**本文**
-.-.-

Choose Country

海の騒音が海洋哺乳類に重大な脅威をもたらす~IFAWがクジラ、イルカ、マイルカなどの保護対策を強く要請

Bookmark and Share

2008年12月3日

(イタリア、ローマ) - 人間が発する海中の騒音公害によって多くの海洋生物がその未来を脅かされていると保護活動家らが今日、警告を発し、今週開催の「移動性野生動物種の保全に関する条約」(CMS)第9回締約国会議で早急な議論の実施を促しました。

国際動物福祉基金(IFAW)が今日発表した報告書「海洋雑音:音量を下げよ」によると、この数十年間で人間の活動によって発せられる海の騒音は劇的に上昇し、多くの海洋哺乳類に大きな脅威をもたらしています。商業用船舶、ソナー、石油やガス会社による地震探査、海上工事やレクリエーション活動による騒音が、世界中のクジラ類にとってますます混乱しやすい環境を作り出しています。

-.-.-

**収集データ**
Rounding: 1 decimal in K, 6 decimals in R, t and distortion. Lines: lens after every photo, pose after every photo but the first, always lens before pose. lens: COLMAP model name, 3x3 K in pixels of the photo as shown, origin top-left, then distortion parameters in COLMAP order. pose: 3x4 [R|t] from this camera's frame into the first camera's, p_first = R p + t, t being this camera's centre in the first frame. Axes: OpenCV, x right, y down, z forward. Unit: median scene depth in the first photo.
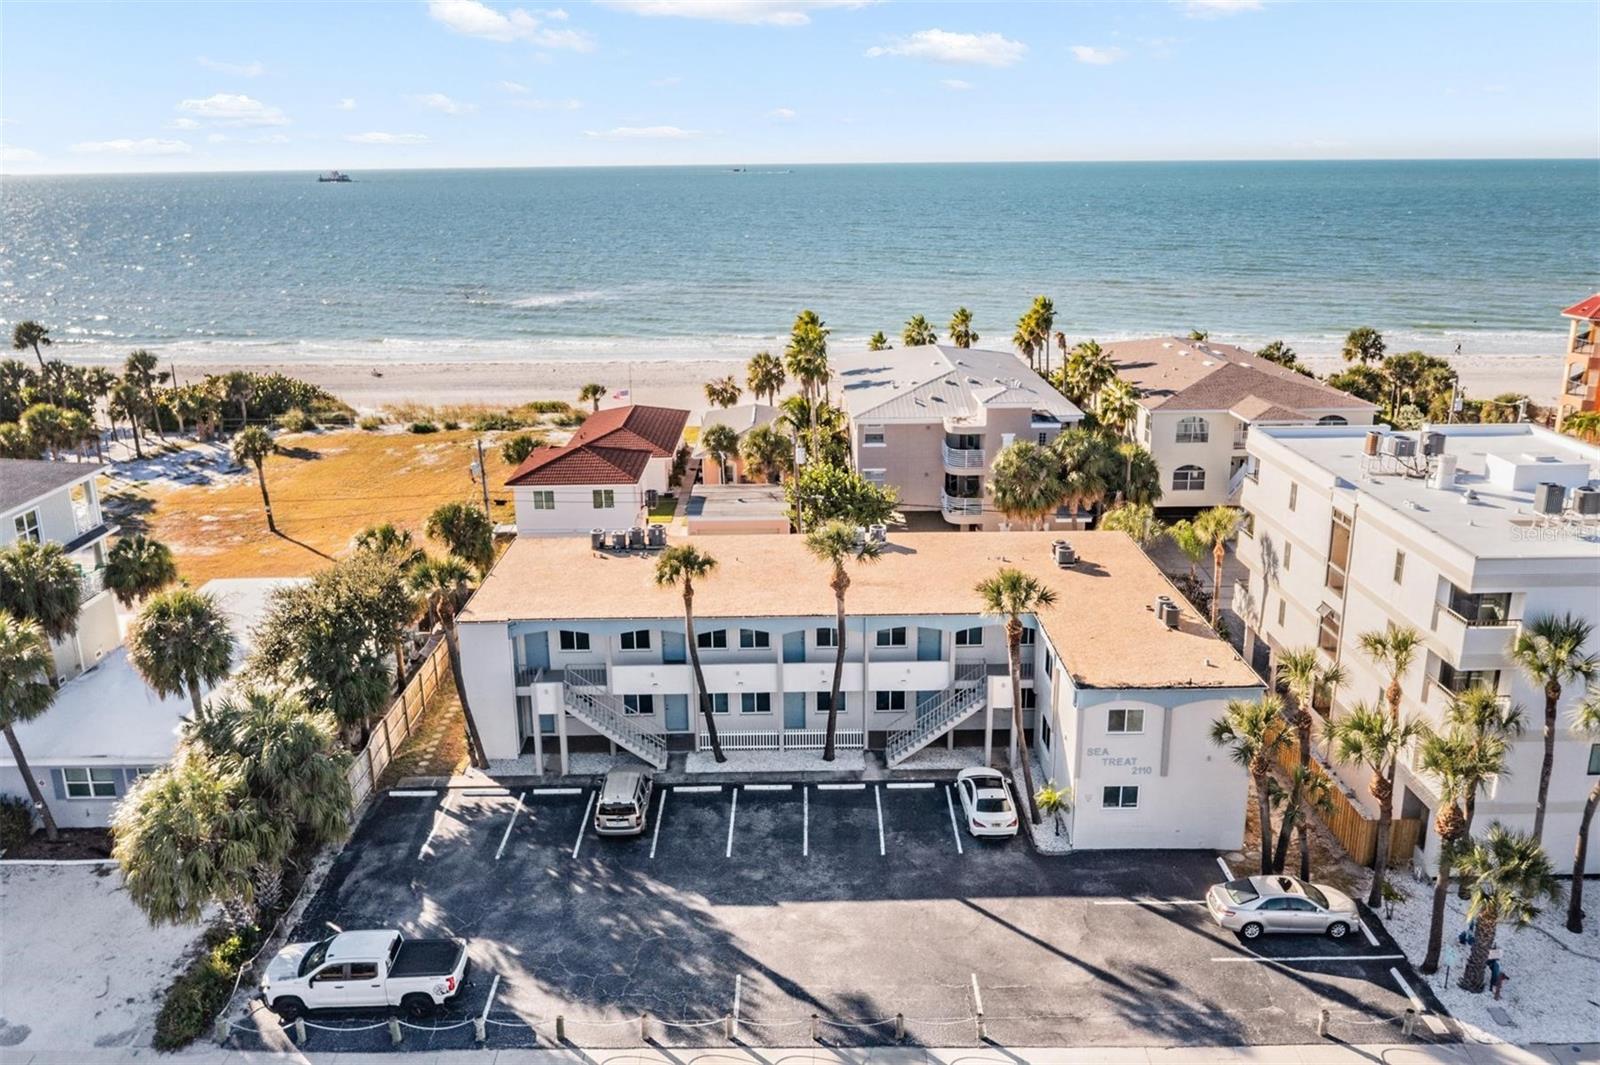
lens RADIAL K [[1302.1, 0, 796.2], [0, 1302.1, 531.3], [0, 0, 1]] dist [-0.013924, 0.004275]
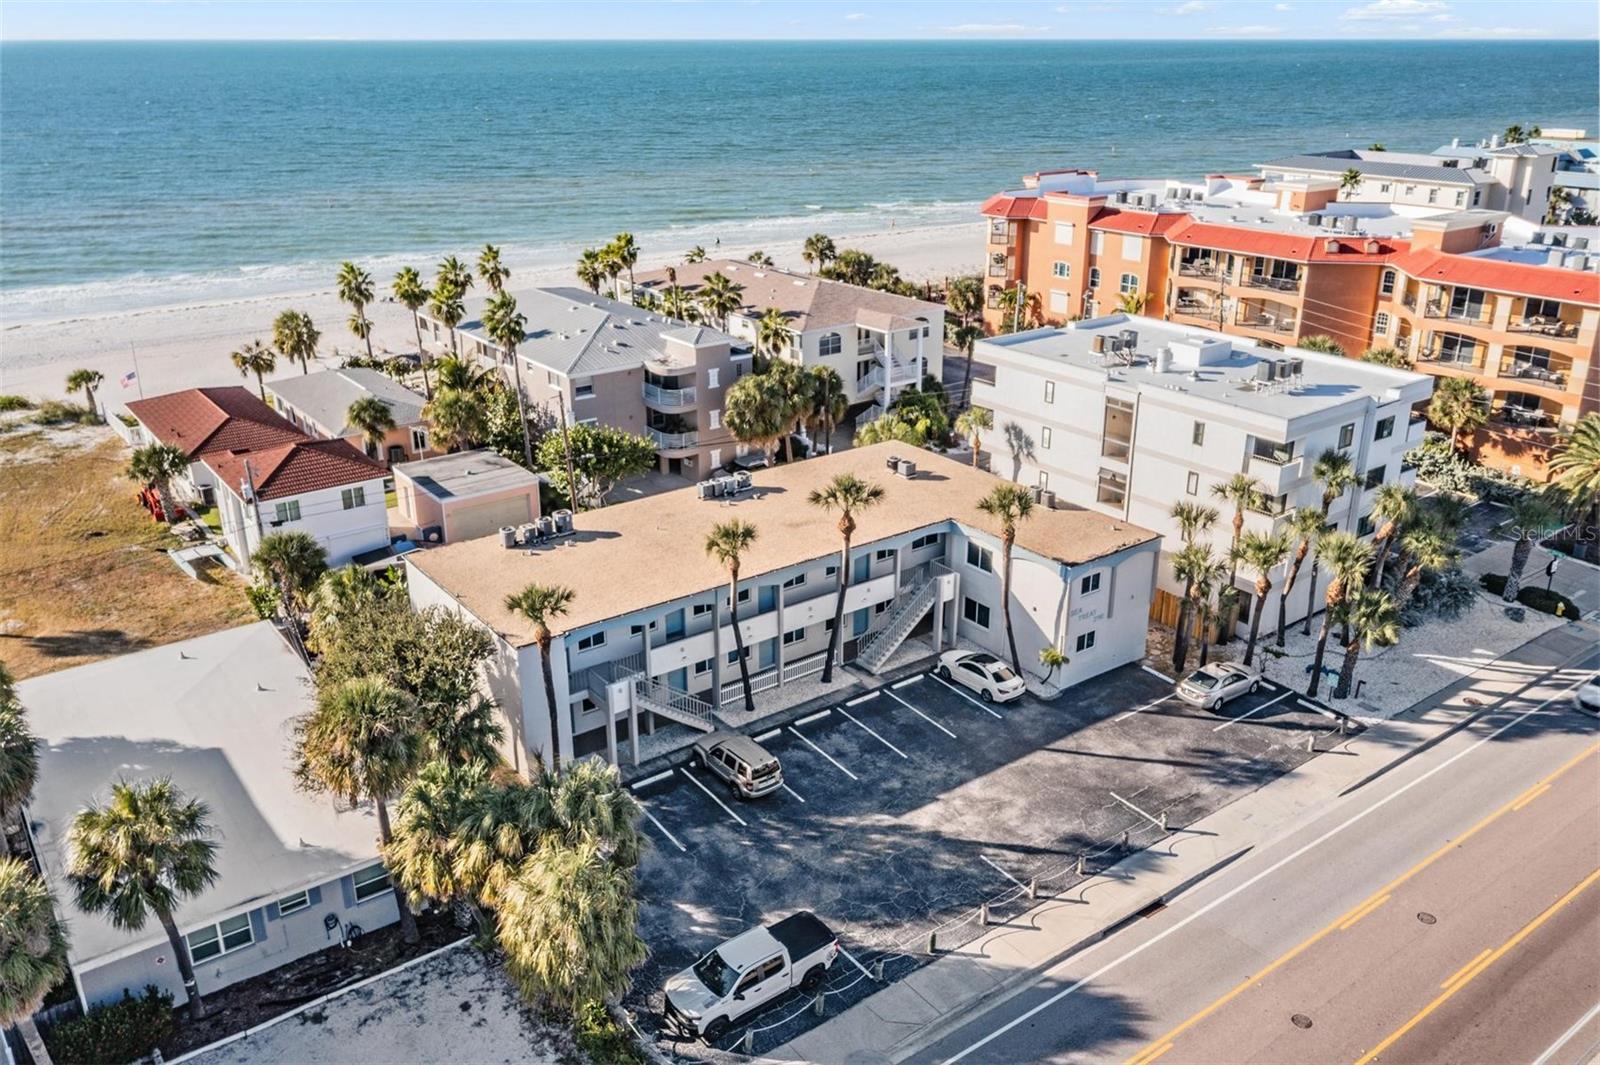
lens RADIAL K [[1302.1, 0, 793.7], [0, 1302.1, 530.1], [0, 0, 1]] dist [-0.013924, 0.004275]
pose [[0.800154, -0.206152, 0.563253, -0.691472], [0.157876, 0.978352, 0.133801, -0.125893], [-0.578643, -0.018137, 0.815379, 0.099533]]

-.-.-

**読解の応用**
A. 海の騒音に関する記事について、次の問いに答えてください。
(i) 記事の日付はいつですか?
(ii) 保護活動家らが早急な議論を促した会議は何ですか?
(iii) IFAWが発表した報告書の題名は何ですか?
B. 海の騒音に関する記事で、クジラ類の環境を乱す騒音の発生源として挙げられているものは何ですか?すべて列挙してください。
C. 上の海の騒音に関する記事の最後の文を受けて、続きを書き進めてください。

**記述回答**
A.
(i) 2008年12月3日
(ii) 「移動性野生動物種の保全に関する条約」(CMS)第9回締約国会議
(iii) 「海洋雑音:音量を下げよ」

B. 商業用船舶、ソナー、石油やガス会社による地震探査、海上工事、レクリエーション活動

C.
クジラ、イルカ、マイルカやその他のクジラ類は、海中の音を頼りにコミュニケーションをとり、海を移動し、餌を見つけます。人間による騒音公害がひどくなるとクジラ類に行動の変化をきたし、繁殖をしなくなったり、餌場を放棄したり、極端な場合は座礁あるいは死にさえ結びつくこともあります。

近年、国連、IMO(国際海事機関)、欧州連合などの国際組織が海の騒音公害に一層注目するようになり、これらの生物を護るための強い決議の早急な実施に向けてCMSが重要な役割を果たせるとIFAWは考えています。海中の騒音に取り組むために、IFAWはCMS締約国及びCMS事務局に対し、CMS会議で討議されている幅広い施策を検討するよう訴えています。

「海洋生物を海の騒音から護ることは、彼らが生き延びる上で重要なことです。海の騒音は膨大な距離を伝わり、多数の国々の海上境界線を越えて海洋生物に影響を及ぼします」とIFAWのキャンペーン担当者、ヴェロニカ・フランクは言います。「従って各国が協力し合い、破壊的な人為的騒音によって海洋生物の声がかき消されることを防ぐ、強い合意を結ぶことが大切です。」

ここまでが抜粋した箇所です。